Understanding Dilation in Geometry

Objective:

Students will be able to understand and apply the concept of dilation, including identifying the center, determining the scale factor, and recognizing similarities between dilated figures and the original figure.

Assessment:

Students will be assessed through a worksheet that includes various figures for dilation. They will need to identify the center of dilation, calculate the scale factor, and determine the dilated image's dimensions based on a given scale factor.

Key Points:

• Dilation: An enlargement or reduction of a figure that preserves shape but not size. All dilations are similar to the original figure.

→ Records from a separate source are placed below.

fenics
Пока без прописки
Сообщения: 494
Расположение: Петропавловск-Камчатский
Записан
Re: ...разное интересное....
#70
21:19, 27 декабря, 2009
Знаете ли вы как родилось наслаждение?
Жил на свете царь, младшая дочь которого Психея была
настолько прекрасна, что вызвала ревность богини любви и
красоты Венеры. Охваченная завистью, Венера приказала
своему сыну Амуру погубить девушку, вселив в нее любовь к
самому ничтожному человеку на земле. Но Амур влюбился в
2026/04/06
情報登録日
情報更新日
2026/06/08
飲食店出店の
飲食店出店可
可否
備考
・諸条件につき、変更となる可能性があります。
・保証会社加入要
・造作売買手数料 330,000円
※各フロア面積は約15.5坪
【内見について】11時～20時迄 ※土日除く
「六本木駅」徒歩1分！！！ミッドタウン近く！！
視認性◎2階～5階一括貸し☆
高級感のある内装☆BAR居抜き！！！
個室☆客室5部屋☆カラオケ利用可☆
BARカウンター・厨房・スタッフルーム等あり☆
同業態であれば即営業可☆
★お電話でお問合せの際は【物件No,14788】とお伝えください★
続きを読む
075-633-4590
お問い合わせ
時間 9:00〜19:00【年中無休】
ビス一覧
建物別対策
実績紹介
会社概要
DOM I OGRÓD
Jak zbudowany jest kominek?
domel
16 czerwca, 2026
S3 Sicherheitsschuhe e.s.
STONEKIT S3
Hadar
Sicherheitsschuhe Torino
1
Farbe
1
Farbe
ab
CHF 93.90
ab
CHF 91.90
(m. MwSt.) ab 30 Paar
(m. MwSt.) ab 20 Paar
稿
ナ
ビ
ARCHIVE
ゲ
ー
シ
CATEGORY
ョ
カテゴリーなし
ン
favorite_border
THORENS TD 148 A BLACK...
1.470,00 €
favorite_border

• Center and Scale Factor: Dilations have a center and a scale factor. The center is the point of reference for the dilation, and the scale factor (k) tells us how much the figure stretches or shrinks.

  • Formula for Dilation:

  • If the center of dilation is at point O and the scale factor is k:

  • The coordinates of the dilated point A' are given by:

    • A' = k * OA

  • The distances between points are all multiplied by the scale factor k.

Opening:

• Introduction of the topic with real-world examples of dilation (e.g., resizing images on a computer)

• Engage students with a teaser question: "How can we change the size of a shape without changing its shape?"

Introduction to New Material:

• Explain definition of dilation and give examples

• Introduce the concept of a center of dilation and its significance

• Provide examples of calculating scale factor in dilations

• Common misconception to anticipate: Confusing scale factor with the actual measurements of the dilated figure

Guided Practice:

• Demonstrate how to find the center of dilation and calculate the scale factor with guided examples

• Scaffold questioning from basic to complex, allowing students to practice identifying the key components of dilation

• Monitor student performance by circulating the classroom and providing feedback as needed

Independent Practice:

• Assign a worksheet with figures for dilation where students need to identify the center, calculate the scale factor, and determine the dimensions of the dilated figure

• Encourage students to work independently and ask for assistance if needed

Closing:

• Review key concepts of dilation by asking students to share one thing they learned about dilations today

Extension Activity:

• Challenge early finishers to create their own set of dilated figures using a given scale factor and center of dilation. They can then swap with a partner to solve each other's dilation problems.

Homework:

• For homework, students should practice dilating different figures at home and come prepared to discuss their findings in the next class.

Standards Addressed:

• CCSS.MATH.CONTENT.HSG.CO.A.3: Given a rectangle, parallelogram, trapezoid, or regular polygon, describe the rotations and reflections that carry it onto itself.

• CCSS.MATH.CONTENT.HSG.CO.A.4: Develop definitions of rotations, reflections, and translations in terms of angles, circles, perpendicular lines, and parallel lines.